5. The Paper's Findings Rely Upon a Conclusion of Diminishing Campaign Effects

Even if it were sound to conclude from the paper that the campaign did reduce youth smoking, such a conclusion would rely upon the conclusion that the campaign's impact had a diminishing effects dose-response relationship. In other words, campaign exposure was effective up to a point, but at some point, increased exposure to the ads had no further effect on smoking behavior, and may have even been counter-productive. If true, that is hardly what I would call an effective advertising campaign.

But more importantly, even if these results supported a conclusion that the campaign was effective in its early years, it would actually suggest that the campaign's effectiveness may have worn out and that future exposure might not be expected to have similar effects on smoking. Thus, even if a conclusion that the campaign was effective in its first two years were reasonable, it would be inconsistent with the paper's findings to claim that the campaign will have similar effects in the future. In fact, the research would actually suggest that the campaign would not be effective, or would have limited effectiveness, in the future. One would certainly not want to go around claiming that the campaign was going to save "millions of young lives."

The Rest of the Story


In summary, I think there are a number of important reasons why Legacy's claims about the impact of its own "truth" campaign are wildly exaggerated. Perhaps most importantly, I don't find that the results, as reported in the original AJPH article, actually support a conclusion that the campaign was effective in reducing youth smoking. But even if they did, I think it is not particularly responsible from a scientific standpoint to draw a conclusion of causality from a single cross-sectional, ecological-style study. And it certainly doesn't seem reasonable to use a single cross-sectional study to quantify a precise campaign effect, and further, to extrapolate that finding to infer what the campaign's effects will be in the future (especially since the AJPH paper itself concludes that there were diminishing effects of increased campaign exposure).

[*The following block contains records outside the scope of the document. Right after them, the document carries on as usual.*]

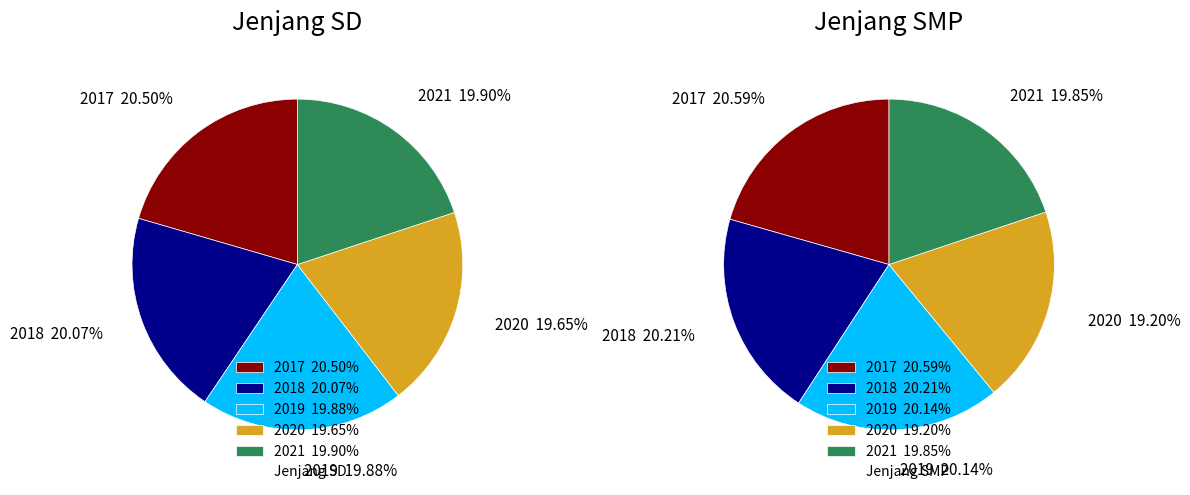

To the nearest percent, what is the difference between the largest and smallest slice percentages?

1%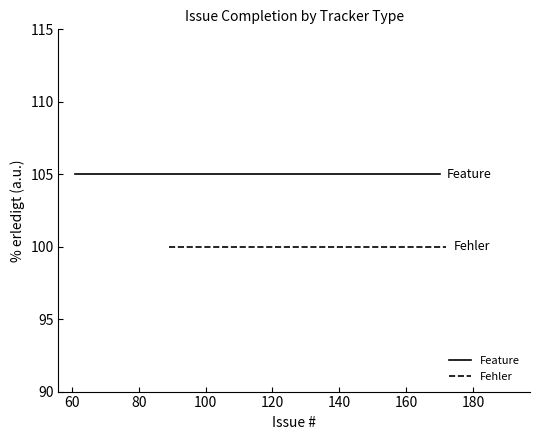

What is the value of the Fehler point at the 8th from the left?

100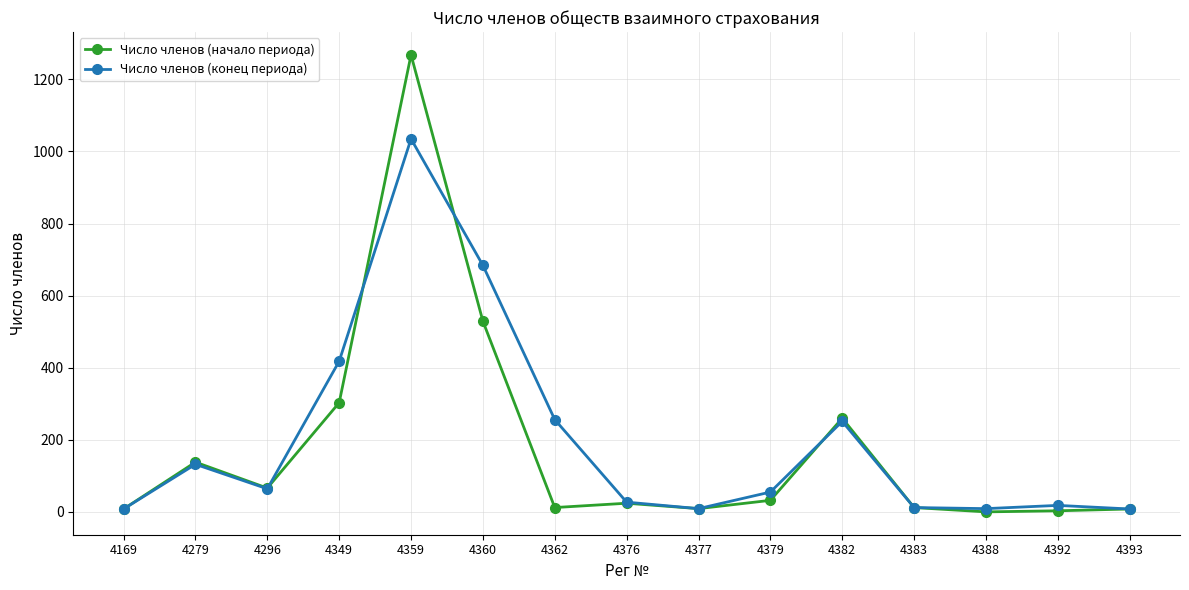

What is the maximum value shown in the chart?

1268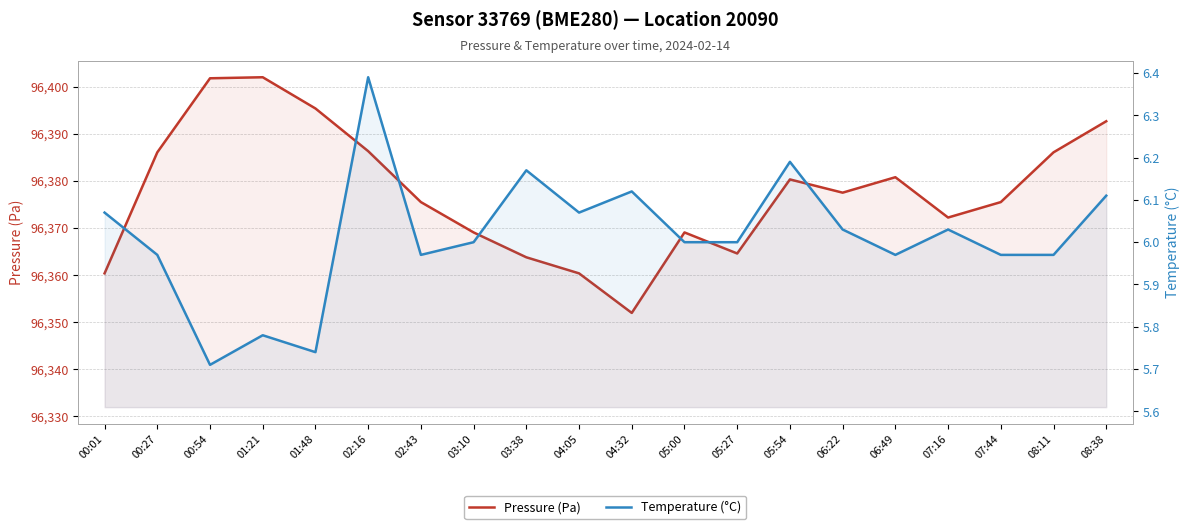

True or false: Temperature (°C) and Pressure (Pa) cross at least once.

False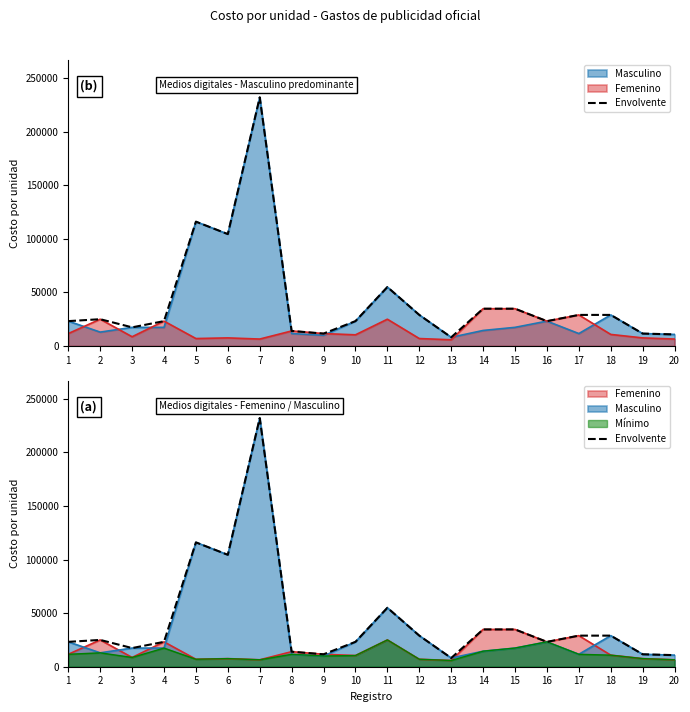

How many points are higher than both their immediate neighbors (excluding endpoints)?

4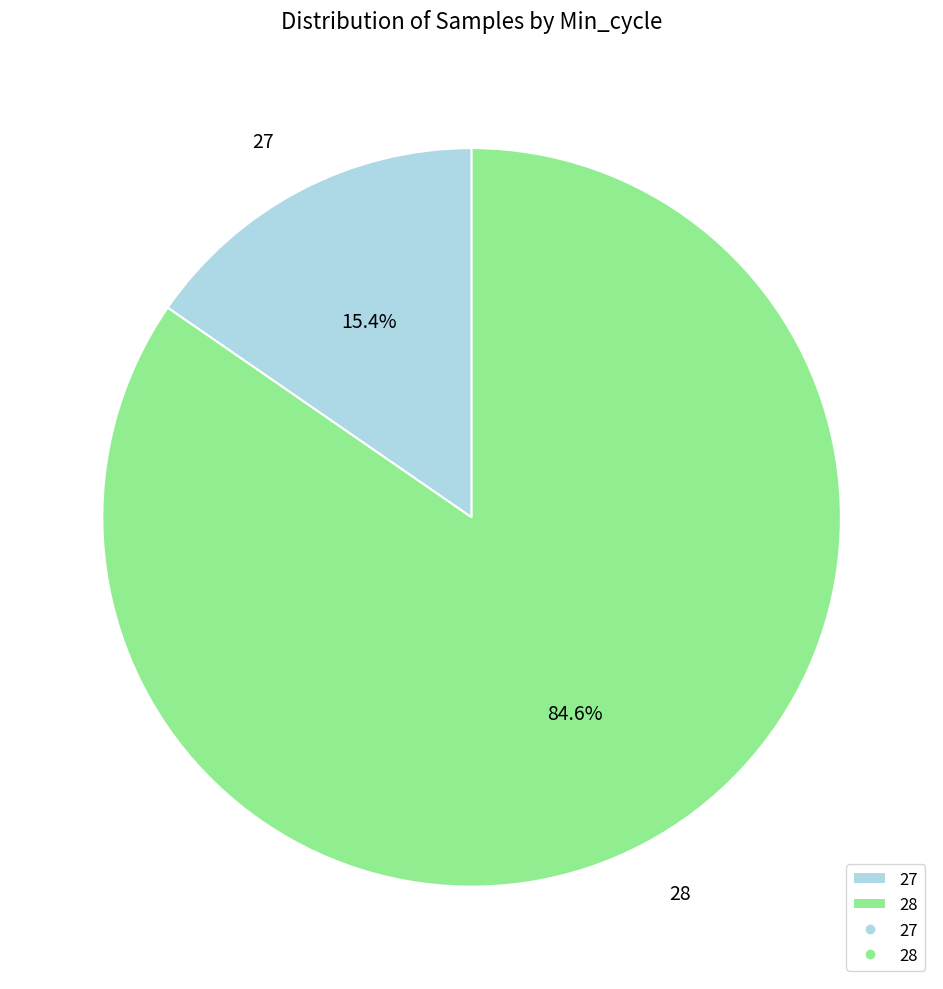

What is the ratio of the value at 28 to the value at 27?

5.5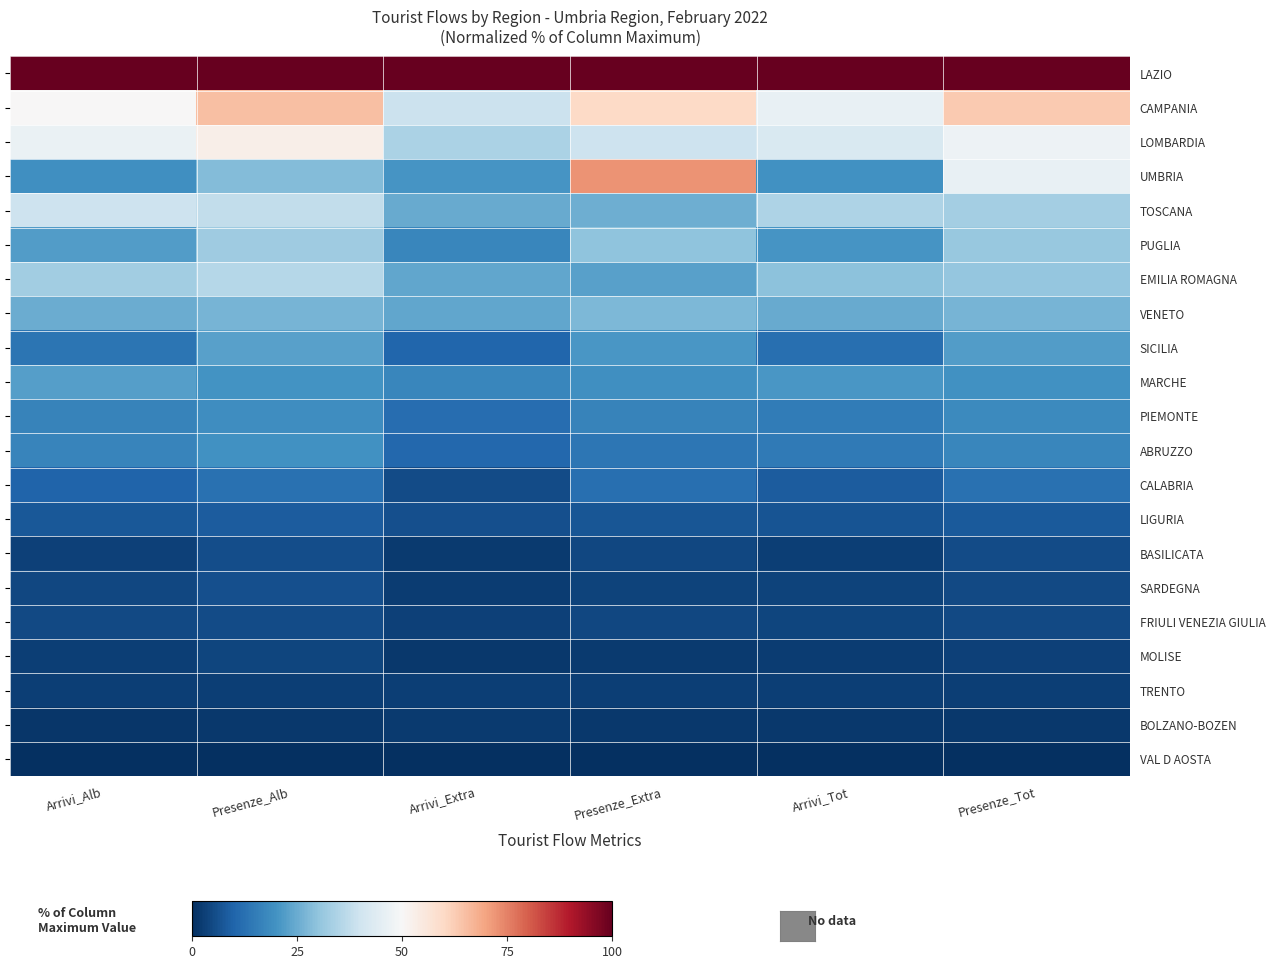

True or false: TOSCANA has a value of 15.8 at Presenze_Extra.

False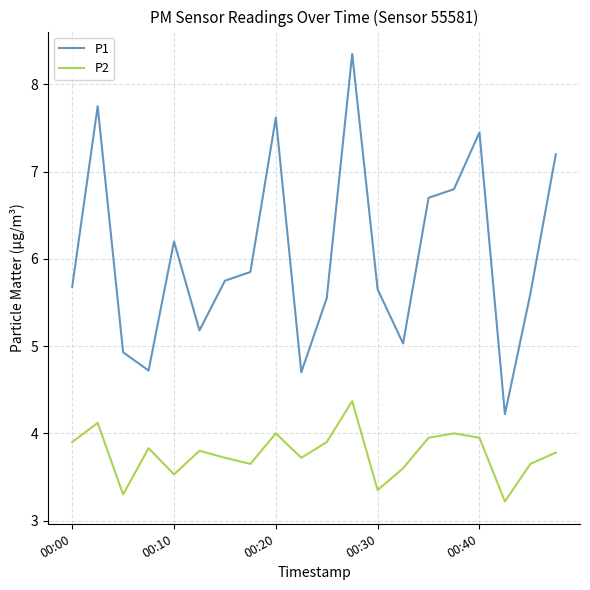

Which series has the largest total across all categories?

P1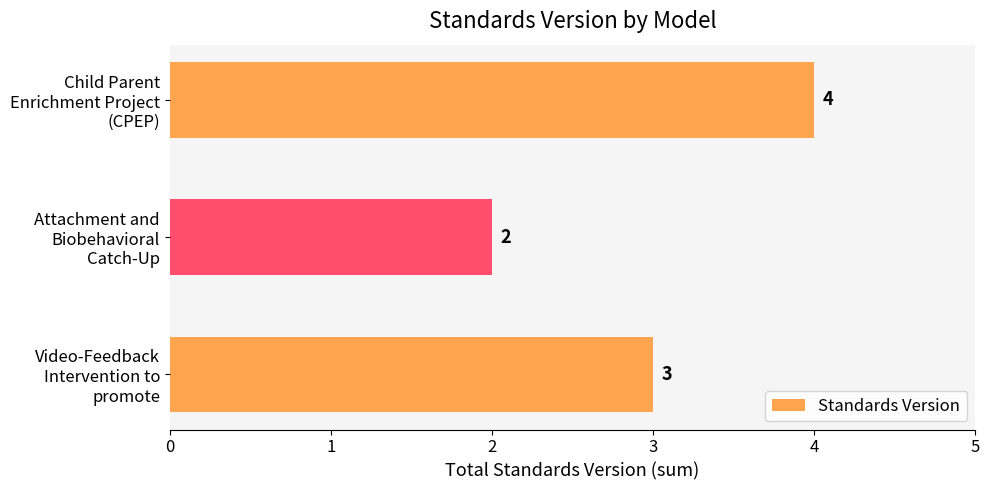

Count the values in the range 2 to 4.

3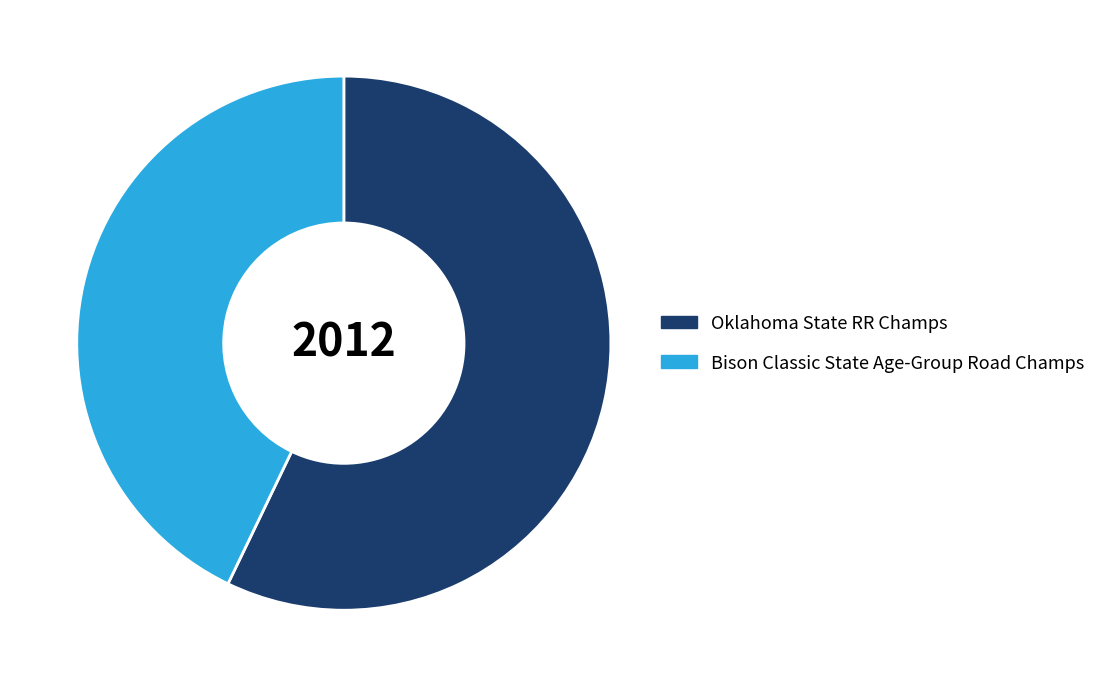

Is it true that Bison Classic State Age-Group Road Champs is 43% of the pie?

True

Note that I am in no way concluding that the "truth" campaign did not reduce youth smoking; I am simply opining that the evidence does not support a conclusion that it did. It may or may not have a significant effect on youth smoking. More research is necessary to make this determination. But until that evidence is available, I do not think it is reasonable or particularly responsible for Legacy to be making these wildly exaggerated claims of its campaign's effectiveness, especially in the setting of trying to convince a federal court to give it billions of dollars.